- Data to examine -
==================================================
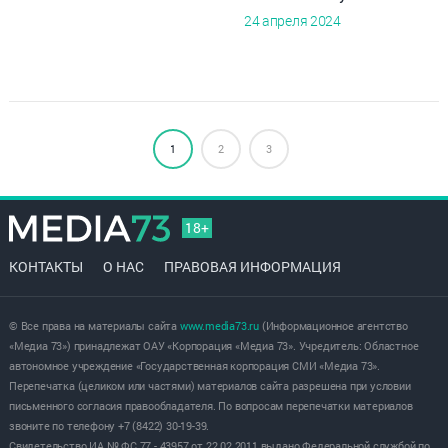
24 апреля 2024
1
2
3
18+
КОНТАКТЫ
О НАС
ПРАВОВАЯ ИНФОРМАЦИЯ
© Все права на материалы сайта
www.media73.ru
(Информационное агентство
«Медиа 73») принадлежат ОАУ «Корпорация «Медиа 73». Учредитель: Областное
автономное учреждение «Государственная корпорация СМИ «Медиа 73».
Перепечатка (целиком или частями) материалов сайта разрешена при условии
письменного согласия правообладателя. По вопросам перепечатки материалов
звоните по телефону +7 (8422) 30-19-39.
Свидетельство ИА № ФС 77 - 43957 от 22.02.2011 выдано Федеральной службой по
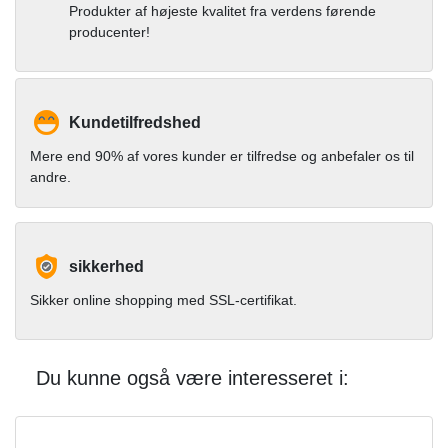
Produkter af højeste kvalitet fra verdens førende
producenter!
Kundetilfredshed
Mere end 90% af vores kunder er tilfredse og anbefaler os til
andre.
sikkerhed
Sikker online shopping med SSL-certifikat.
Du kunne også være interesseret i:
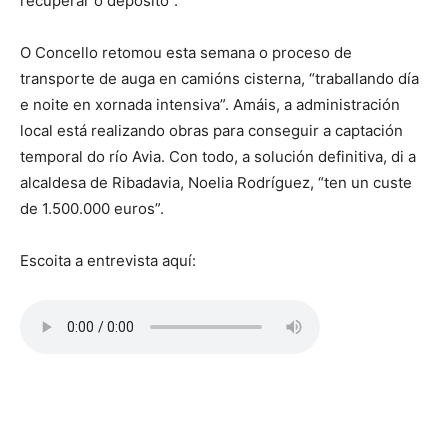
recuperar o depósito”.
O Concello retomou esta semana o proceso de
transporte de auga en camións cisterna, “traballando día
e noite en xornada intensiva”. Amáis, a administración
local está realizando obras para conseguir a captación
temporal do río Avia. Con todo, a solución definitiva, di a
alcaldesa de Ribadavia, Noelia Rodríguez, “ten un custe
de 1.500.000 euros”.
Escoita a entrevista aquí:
==================================================
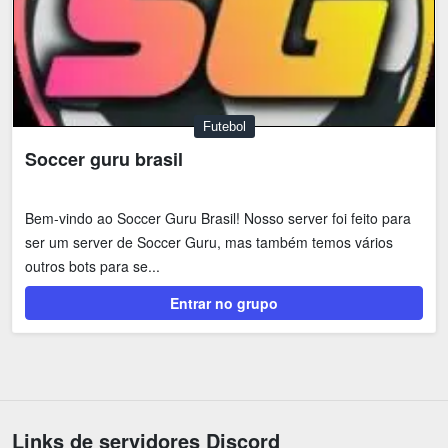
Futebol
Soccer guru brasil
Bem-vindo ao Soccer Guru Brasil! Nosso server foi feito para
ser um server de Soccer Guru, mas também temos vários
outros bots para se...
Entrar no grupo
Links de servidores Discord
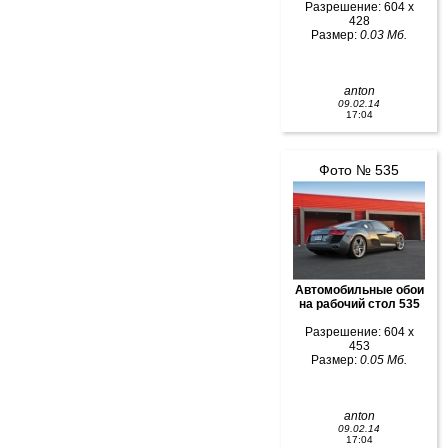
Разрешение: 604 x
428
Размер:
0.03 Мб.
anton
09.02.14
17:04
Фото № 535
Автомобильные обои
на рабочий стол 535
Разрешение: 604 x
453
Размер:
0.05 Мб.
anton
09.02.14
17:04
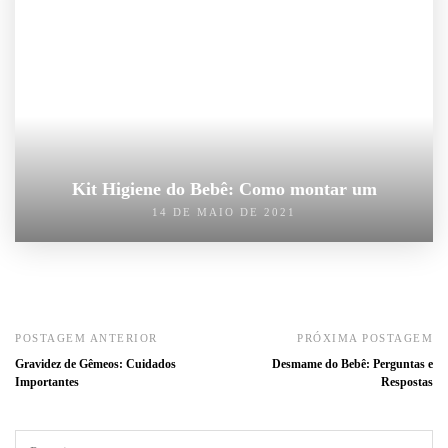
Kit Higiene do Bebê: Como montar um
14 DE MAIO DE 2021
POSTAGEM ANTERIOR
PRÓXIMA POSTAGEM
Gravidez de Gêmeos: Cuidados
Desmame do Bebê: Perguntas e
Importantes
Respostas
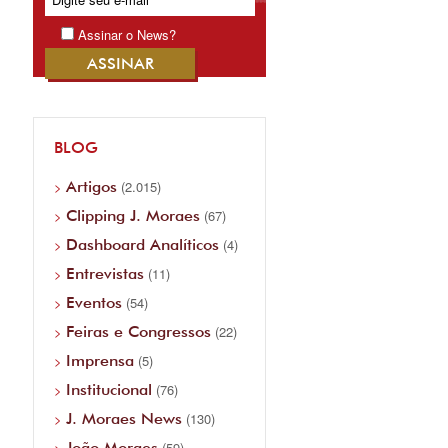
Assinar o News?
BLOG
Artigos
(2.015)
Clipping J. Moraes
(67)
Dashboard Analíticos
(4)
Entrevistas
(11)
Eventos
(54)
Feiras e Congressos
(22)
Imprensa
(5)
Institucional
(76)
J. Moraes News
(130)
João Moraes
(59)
==================================================
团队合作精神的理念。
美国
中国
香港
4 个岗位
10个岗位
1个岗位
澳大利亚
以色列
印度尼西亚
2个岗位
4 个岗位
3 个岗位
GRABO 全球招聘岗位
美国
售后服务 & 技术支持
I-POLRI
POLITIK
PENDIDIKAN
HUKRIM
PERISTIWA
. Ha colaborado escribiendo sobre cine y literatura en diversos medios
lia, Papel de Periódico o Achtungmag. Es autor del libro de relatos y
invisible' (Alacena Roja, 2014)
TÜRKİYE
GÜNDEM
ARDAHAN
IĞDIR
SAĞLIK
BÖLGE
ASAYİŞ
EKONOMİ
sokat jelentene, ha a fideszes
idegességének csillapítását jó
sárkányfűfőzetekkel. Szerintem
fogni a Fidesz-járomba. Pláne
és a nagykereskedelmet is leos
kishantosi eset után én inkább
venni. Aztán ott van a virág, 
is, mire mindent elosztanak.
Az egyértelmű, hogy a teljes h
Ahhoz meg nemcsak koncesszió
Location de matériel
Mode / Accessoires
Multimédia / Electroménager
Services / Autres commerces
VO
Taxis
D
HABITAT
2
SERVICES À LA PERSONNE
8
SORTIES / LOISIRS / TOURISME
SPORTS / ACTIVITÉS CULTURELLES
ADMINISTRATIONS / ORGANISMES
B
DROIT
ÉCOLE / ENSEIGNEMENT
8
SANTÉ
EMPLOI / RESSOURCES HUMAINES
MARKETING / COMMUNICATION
==================================================
- Task -
Could you reproduce exactly the lines of the entries above, from the one with "Az egyértelmű, hogy a teljes h" through the one with "MARKETING / COMMUNICATION", and nothing else?

- Answer to this problem -
Az egyértelmű, hogy a teljes h
Ahhoz meg nemcsak koncesszió
Location de matériel
Mode / Accessoires
Multimédia / Electroménager
Services / Autres commerces
VO
Taxis
D
HABITAT
2
SERVICES À LA PERSONNE
8
SORTIES / LOISIRS / TOURISME
SPORTS / ACTIVITÉS CULTURELLES
ADMINISTRATIONS / ORGANISMES
B
DROIT
ÉCOLE / ENSEIGNEMENT
8
SANTÉ
EMPLOI / RESSOURCES HUMAINES
MARKETING / COMMUNICATION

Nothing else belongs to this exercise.